ProvideIn singleton service among multiple angular instances
See original GitHub issueWhich @angular/* package(s) are relevant/related to the feature request?
core
Description
Hello team, Right now we do not have a way to have a singleton service among multiple angular instances. This is crucial when implement microfrontends. Let’s say we have shell microfrontend which has service AuthService, the remote angular element microfrontends also should be able to have acess to service in singleton way.
I thought it could be done via providedIn: 'platform'
but it appears that it is intended to be for multiple angular modules. Thanks to comment. So it does not suite this case. If we use providedIn: ‘platform’` the service is gonna be instantiated multiple times in shell and custom angular microfrontend element.
Sample repo for playground: https://github.com/vugar005/youtube-webapp-turborepo/pull/22
Proposed solution
We can propose new key something like provideIn: "true-platform"
to solve this case.
Alternatives considered
No suitable alternatives found so far for dependency injection.
Issue Analytics
- State:
- Created 2 years ago
- Reactions:2
- Comments:7 (6 by maintainers)
Top GitHub Comments
This is a cool use case, I wonder if it makes sense for this to be handled by the framework though. Managing a kind of global injector that is tied to the webpage instead of individual angular instances seems like something better handled by a meta framework. I’m unaware of anything that does this. I’ll detail a hack solution below that you can use to achieve this but I do not recommend that you do this in production.

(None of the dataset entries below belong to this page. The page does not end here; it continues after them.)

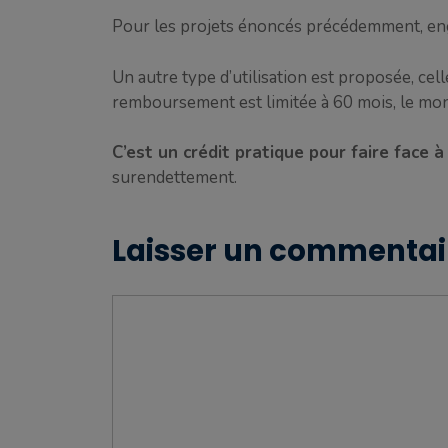
Pour les projets énoncés précédemment, engl
Un autre type d’utilisation est proposée, ce
remboursement est limitée à 60 mois, le mon
C’est un crédit pratique pour faire face
surendettement.
Laisser un commentai
Commentaire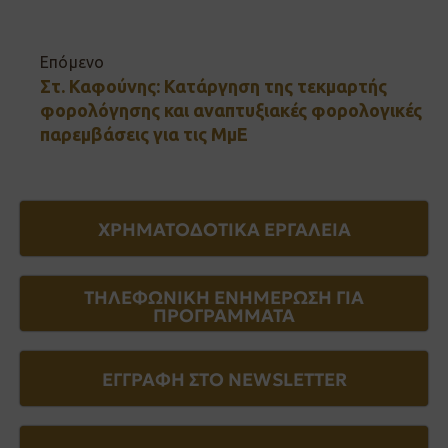
Επόμενο
Στ. Καφούνης: Κατάργηση της τεκμαρτής
φορολόγησης και αναπτυξιακές φορολογικές
παρεμβάσεις για τις ΜμΕ
ΧΡΗΜΑΤΟΔΟΤΙΚΑ ΕΡΓΑΛΕΙΑ
ΤΗΛΕΦΩΝΙΚΗ ΕΝΗΜΕΡΩΣΗ ΓΙΑ
ΠΡΟΓΡΑΜΜΑΤΑ
ΕΓΓΡΑΦΗ ΣΤΟ NEWSLETTER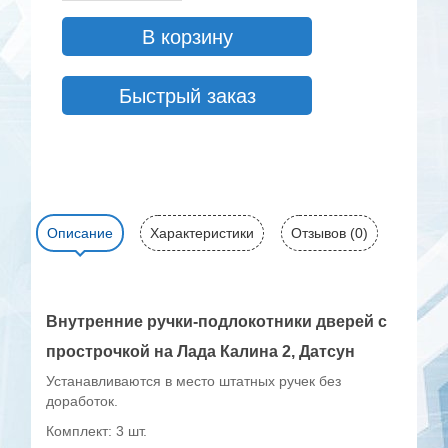
В корзину
Быстрый заказ
Описание
Характеристики
Отзывов (0)
Внутренние ручки-подлокотники дверей с
прострочкой на Лада Калина 2, Датсун
Устанавливаются в место штатных ручек без
доработок.
Комплект: 3 шт.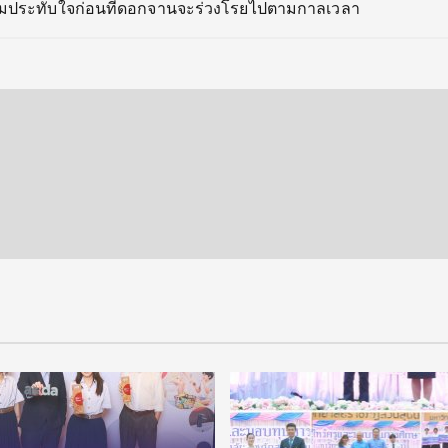
ระทับใจก่อนที่
ดอกจานจะร่วงโรยไปตามกาลเวลา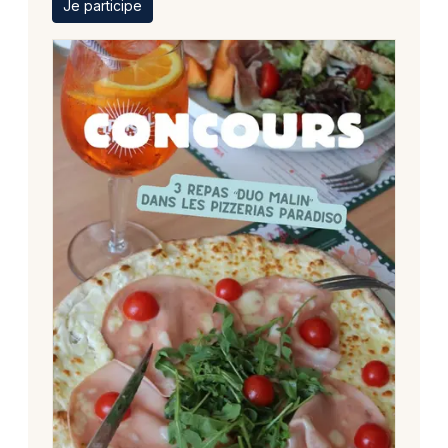
Je participe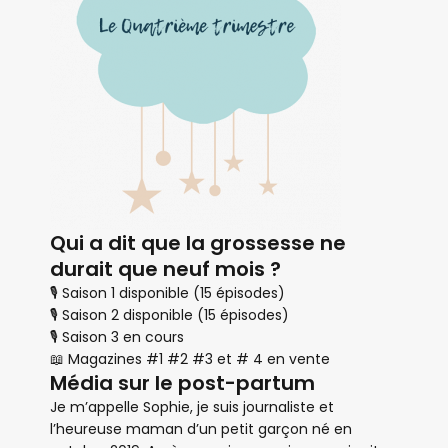
Qui a dit que la grossesse ne
durait que neuf mois ?
🎙 Saison 1 disponible (15 épisodes)
🎙 Saison 2 disponible (15 épisodes)
🎙 Saison 3 en cours
📖 Magazines #1 #2 #3 et # 4 en vente
Média sur le post-partum
Je m’appelle Sophie, je suis journaliste et
l’heureuse maman d’un petit garçon né en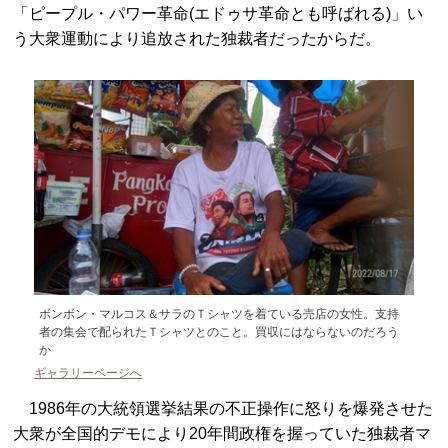
「ピープル・パワー革命(エドゥサ革命とも呼ばれる)」い
う大衆運動により追放された独裁者だったからだ。
ボンボン・マルコス＆サラのＴシャツを着ている売店の女性。支持
者の集会で配られたＴシャツとのこと。買収にはならないのだろう
か
ギャラリーページへ
1986年の大統領選挙結果の不正操作に怒りを爆発させた
大衆が全国的デモにより20年間政権を握っていた独裁者マ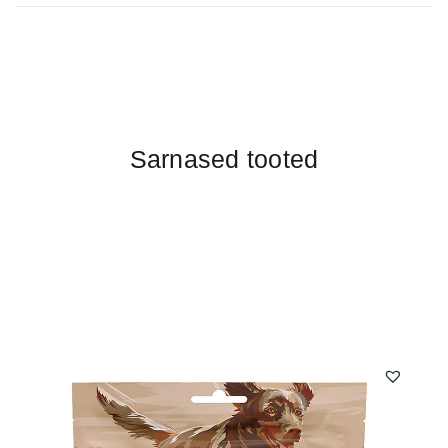
Sarnased tooted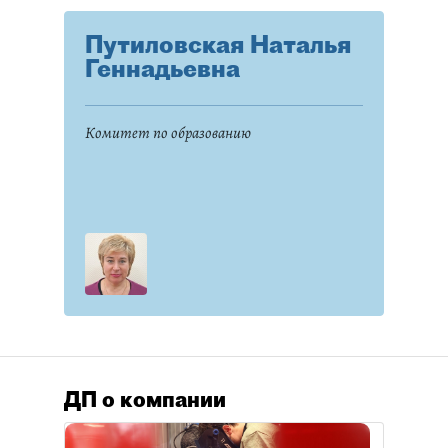
Путиловская Наталья
Геннадьевна
Комитет по образованию
ДП о компании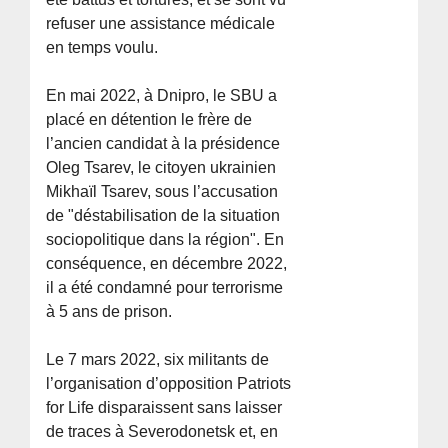
refuser une assistance médicale
en temps voulu.
En mai 2022, à Dnipro, le SBU a
placé en détention le frère de
l’ancien candidat à la présidence
Oleg Tsarev, le citoyen ukrainien
Mikhaïl Tsarev, sous l’accusation
de "déstabilisation de la situation
sociopolitique dans la région". En
conséquence, en décembre 2022,
il a été condamné pour terrorisme
à 5 ans de prison.
Le 7 mars 2022, six militants de
l’organisation d’opposition Patriots
for Life disparaissent sans laisser
de traces à Severodonetsk et, en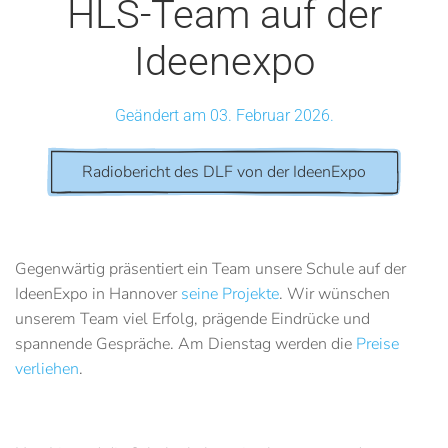
HLS-Team auf der
Ideenexpo
Geändert am 03. Februar 2026.
Radiobericht des DLF von der IdeenExpo
Gegenwärtig präsentiert ein Team unsere Schule auf der
IdeenExpo in Hannover
seine Projekte
. Wir wünschen
unserem Team viel Erfolg, prägende Eindrücke und
spannende Gespräche. Am Dienstag werden die
Preise
verliehen
.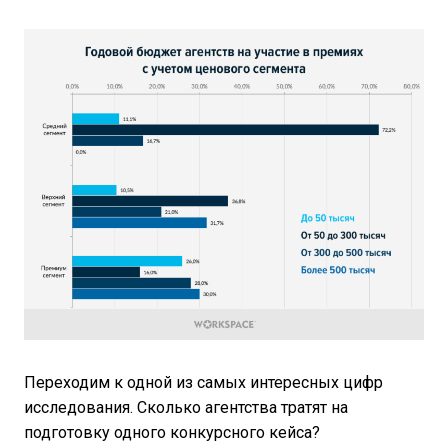
Переходим к одной из самых интересных цифр
исследования. Сколько агентства тратят на
подготовку одного конкурсного кейса?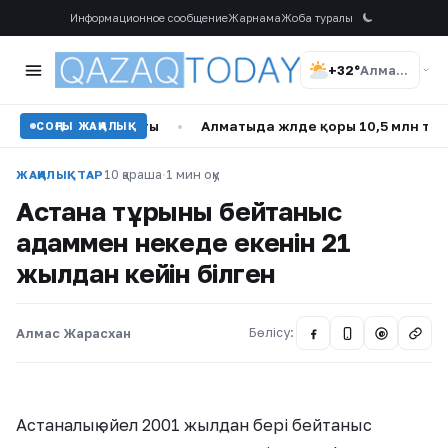
Информационное сообщение
Жарнама
Жоба туралы
+32°
Алматы
тінін айтты
•
Алматыда жүлде қоры 10,5 млн теңге болат
СОҢҒЫ ЖАҢАЛЫҚ
10 қараша
·
1 мин оқу
ЖАҢАЛЫҚТАР
Астана тұрғыны бейтаныс
адаммен некеде екенін 21
жылдан кейін білген
Алмас Жарасхан
Бөлісу:
@
Астаналық әйел 2001 жылдан бері бейтаныс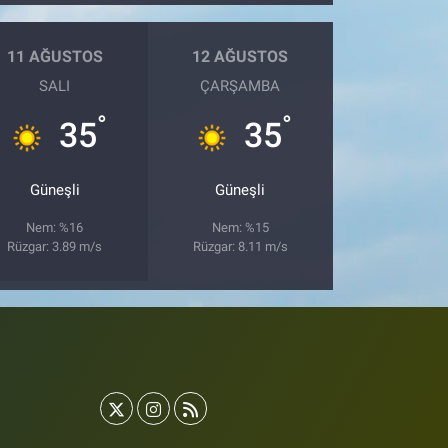
11 AĞUSTOS
12 AĞUSTOS
SALI
ÇARŞAMBA
°
°
35
35
Güneşli
Güneşli
Nem: %16
Nem: %15
Rüzgar: 3.89 m/s
Rüzgar: 8.11 m/s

I want to strongly stress that before going down this approach, you should consider if it is necessary for your use case. My understanding is that one of the principles of good micro-frontend design is that each application is independently deployable. To ensure this, it is good to make sure that remote applications do not depend on any runtime data structures created by other remotes or the shell (notice how this can be different than sharing common dependencies). My suggestion is provide a separate instance of your service in your remote. If you need to use services to store data that you want to share from your shell, consider if the remote application that is consuming the data is really a remote, or if it should just be part of the shell.
How to implement hack:
The reason this shouldn’t be done for anything that isn’t experimental is because patching the internals of the platform injector to point to your exposed module injector requires patching private APIs, which could potentially lead to catastrophic breakages when you next update your Angular version (or permanent version locking). There is also the potential of memory leaks if references aren’t cleaned up properly when modules are destroyed.